Instruction 1 =>
Report how many lines of the records contain the string "其他用户权限", and give only the number.
Instruction 2 =>
Resume the passage on reflective and formative measurement models for transit service quality, continuing from the point where it stops.

Extract provided =>
──────

3.2 The reflective approach

By adopting a reflective approach and by considering the theoretical assumptions described in the previous section, we can apply the following reasoning.

We can assume that the latent constructs, which represent service macro-factors (safety, cleanliness, comfort, service, additional services, information, and personnel) exist independently of the measures, which are the various service factors included in each macro-factor. So, as an example, safety exists independently of the attributes that measure it, such as travel safety, personal security on board, and personal security at station (Fig. 2). As well as, comfort is an existing concept representing a service aspect independently of the service characteristics adopted for measuring it, linked to crowding on board, air-conditioning on board, and so on (Fig. 3).

Fig. 2
figure 2

An example of a reflective measurement model for “safety” latent construct

Fig. 3
figure 3

An example of reflective measurement model for the “comfort” latent construct

In terms of direction of causality, we remind that the reflective approach assumes that causality flows from the construct to the indicators, and therefore from the service macro-factor to the characteristics describing it. Hence, a change in the service macro-factor causes a change in the service factor. As an example, the level of satisfaction about the comfort of the passengers travelling by the transit system influences the level of satisfaction with the comfort on board, comfort of seats and the other characteristics linked to comfort.

Another aspect regards the characteristics of the indicators, which share a common theme and are interchangeable. As an example, the indicators explaining information, such as information at station or information timeliness on board, share the same theme, and the inclusion or exclusion of one of them does not materially alter the content validity of the construct.

3.3 The formative approach

From a different perspective, by adopting a formative approach, we assume that the service macro-factors are dependent on the factors that form them. So, by considering the same example of safety, the formative approach states that safety does not exist as an independent entity but it depends on travel safety, personal security on board and personal security at station. In the same way, we could consider that the concept of comfort is strictly dependent on the various characteristics that forms it. In other words, the meaning of comfort changes based on the service characteristics considered for describing it. By making this reasoning, the service macro-factor could be better included in a formative model. Another interesting example is represented by the service macro-factor “service” (Fig. 4). It seems that this macro-factor better adapts to a formative approach, because its concept is not clearly defined like “safety” or “comfort”, but it can represent more characteristics which are heterogeneous among them. In our model, this aspect includes service factors such as frequency, punctuality and regularity of runs, as well as aspects such as fare, localization of station and integration with public transport. As we can observe, the meaning of this aspect is formed by the analyst, and it cannot be considered as existing a priori.

Fig. 4
figure 4

An example of formative measurement model for the “service” latent construct

Consequently, causality flows from the indicators to the construct; therefore, a change in the service attributes results in a change in the service macro-factor under study. As an example, a change in the satisfaction about cleanliness of seats or of a vehicle, as well as cleanliness of toilets or stations, change the level of satisfaction about the “cleanliness” macro-factor.

──────

Given entries =>

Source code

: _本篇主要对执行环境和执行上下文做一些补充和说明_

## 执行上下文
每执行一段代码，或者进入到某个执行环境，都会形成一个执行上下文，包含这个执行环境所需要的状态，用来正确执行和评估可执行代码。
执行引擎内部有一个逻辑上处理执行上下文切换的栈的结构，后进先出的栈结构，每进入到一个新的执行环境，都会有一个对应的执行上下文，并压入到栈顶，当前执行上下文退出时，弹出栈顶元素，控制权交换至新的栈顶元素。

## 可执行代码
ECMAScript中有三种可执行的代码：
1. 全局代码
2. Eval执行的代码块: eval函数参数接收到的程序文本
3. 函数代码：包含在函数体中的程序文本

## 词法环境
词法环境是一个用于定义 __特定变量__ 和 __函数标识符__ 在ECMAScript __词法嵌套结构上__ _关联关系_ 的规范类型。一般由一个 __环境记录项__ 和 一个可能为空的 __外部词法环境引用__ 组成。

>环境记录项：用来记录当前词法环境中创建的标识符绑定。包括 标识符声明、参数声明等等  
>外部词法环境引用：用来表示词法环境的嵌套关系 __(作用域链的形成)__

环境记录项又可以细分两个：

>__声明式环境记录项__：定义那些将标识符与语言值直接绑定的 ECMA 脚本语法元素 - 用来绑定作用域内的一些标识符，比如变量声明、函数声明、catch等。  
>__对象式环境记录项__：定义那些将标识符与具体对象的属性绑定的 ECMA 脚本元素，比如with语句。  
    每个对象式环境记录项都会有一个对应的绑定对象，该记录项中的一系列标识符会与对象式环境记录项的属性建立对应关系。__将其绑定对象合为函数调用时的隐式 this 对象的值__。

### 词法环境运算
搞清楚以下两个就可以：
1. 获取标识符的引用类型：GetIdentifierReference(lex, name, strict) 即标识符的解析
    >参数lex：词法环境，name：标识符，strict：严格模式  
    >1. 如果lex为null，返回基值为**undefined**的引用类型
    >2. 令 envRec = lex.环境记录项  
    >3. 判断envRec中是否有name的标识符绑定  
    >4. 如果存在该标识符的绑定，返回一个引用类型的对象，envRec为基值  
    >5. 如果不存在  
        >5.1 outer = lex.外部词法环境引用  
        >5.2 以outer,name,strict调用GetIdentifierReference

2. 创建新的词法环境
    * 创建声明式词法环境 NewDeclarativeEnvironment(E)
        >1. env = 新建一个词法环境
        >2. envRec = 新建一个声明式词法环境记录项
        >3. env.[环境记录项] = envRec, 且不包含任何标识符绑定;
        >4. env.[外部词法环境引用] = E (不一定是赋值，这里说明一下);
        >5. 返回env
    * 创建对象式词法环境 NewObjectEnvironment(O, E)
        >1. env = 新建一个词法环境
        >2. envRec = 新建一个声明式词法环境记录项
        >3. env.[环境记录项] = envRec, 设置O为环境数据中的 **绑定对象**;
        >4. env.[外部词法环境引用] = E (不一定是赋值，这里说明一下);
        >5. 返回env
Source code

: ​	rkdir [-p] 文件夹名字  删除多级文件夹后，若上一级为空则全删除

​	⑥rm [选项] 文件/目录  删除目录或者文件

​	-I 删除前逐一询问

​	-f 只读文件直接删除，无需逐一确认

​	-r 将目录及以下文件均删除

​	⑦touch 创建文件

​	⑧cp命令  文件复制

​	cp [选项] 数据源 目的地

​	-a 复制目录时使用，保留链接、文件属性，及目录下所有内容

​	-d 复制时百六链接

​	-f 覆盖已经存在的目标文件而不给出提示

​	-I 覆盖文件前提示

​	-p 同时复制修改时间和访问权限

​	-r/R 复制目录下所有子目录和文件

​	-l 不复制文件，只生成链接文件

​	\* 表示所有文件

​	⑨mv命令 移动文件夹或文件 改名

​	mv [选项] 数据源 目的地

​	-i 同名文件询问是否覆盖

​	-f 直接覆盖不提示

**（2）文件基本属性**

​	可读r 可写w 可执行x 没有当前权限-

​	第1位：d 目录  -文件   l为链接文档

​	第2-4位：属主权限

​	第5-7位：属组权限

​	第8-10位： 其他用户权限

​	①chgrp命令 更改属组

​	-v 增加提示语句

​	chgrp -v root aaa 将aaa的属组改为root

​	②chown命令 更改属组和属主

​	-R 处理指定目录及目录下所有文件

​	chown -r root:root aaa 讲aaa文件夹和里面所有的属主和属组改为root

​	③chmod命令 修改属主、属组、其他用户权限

──────

Task result 1 =>
2

Task result 2 =>
In this case, since the indicators define the construct, the domain of the service macro-factor is sensitive to the number and types of service factors representing it. Hence, adding or removing a service attribute can change the conceptual domain of the service macro-factor. As an example, the domain of the macro-factor “personnel” changes if we remove one or more of the service factors describing it, such as kindness on board or in station, rather than competence on board or ticket inspection (Fig. 5).

Fig. 5
figure 5

An example of a formative measurement model for “personnel” latent construct

4 Transit service quality modelling: formative versus reflective approach

4.1 Data

The data adopted for calibrating the proposed models were collected through a survey addressed to passengers of a railway service operating in the north of Italy. The service offers 32 regional lines and 9 suburban lines connecting the towns of the hinterland of the city of Milan, and 2 express lines connecting Milan with the Malpensa airport. On board face-to-face interviews were realized from June to July 2011, during the whole week, between 6.00 a.m. and 10.00 p.m. The final sample contains 16,718 passengers. The number of passengers travelling on the analysed lines is about 550,000. So, the sample rate is of about 3%.

The questionnaire aimed to collect data concerning general information about the train (e.g. time period of the interview, train, line, station), socio-economic characteristics and travel habits of the passengers (e.g. gender, age, professional condition, income, trip scope, frequency), and the passenger perceptions about the used services. Specifically, 33 service quality factors concerning safety, cleanliness, main and additional services, information, and personnel were evaluated by the users, who expressed importance and satisfaction rates on a cardinal scale from 1 to 10. Users also indicated the occurrence of a critical event concerning each service quality factor in the last 30 days before the interview. Finally, they expressed a satisfaction rate about the overall service.

More than half of the interviewed passengers travel by the regional lines, about 40% suburban lines, and the remaining 7% through the Malpensa express services. The major part of passengers (80.5%) were interviewed in a weekday, 14.2% in a before a holiday day, and 5.3% in a holiday. 30.6% of sample travels to work, 13.6% to study, and the remaining 55.8% for other purposes, such as personal activities (about 30%), bureaucratic activities (about 10%), and tourism (about 15%). The sample is almost equally spread between females and males. The major part of the interviewed passengers (more than 70%) are aged lower than 40 years. Most of the sampled people are employed (60%), and a considerable part is composed of students (about 30%). About 35% of sample does not give any kind of information about the income, but most people belong to a class of income lower than 2000 Euros per month (56%). Almost 65% of the sample are habitual users, while 35% of the passengers occasionally travel by train. Definitively, the prevalent passenger is a young employed, with a monthly net income lower than 2000 Euros, who habitually travels by train to reach the place of work (Table 1).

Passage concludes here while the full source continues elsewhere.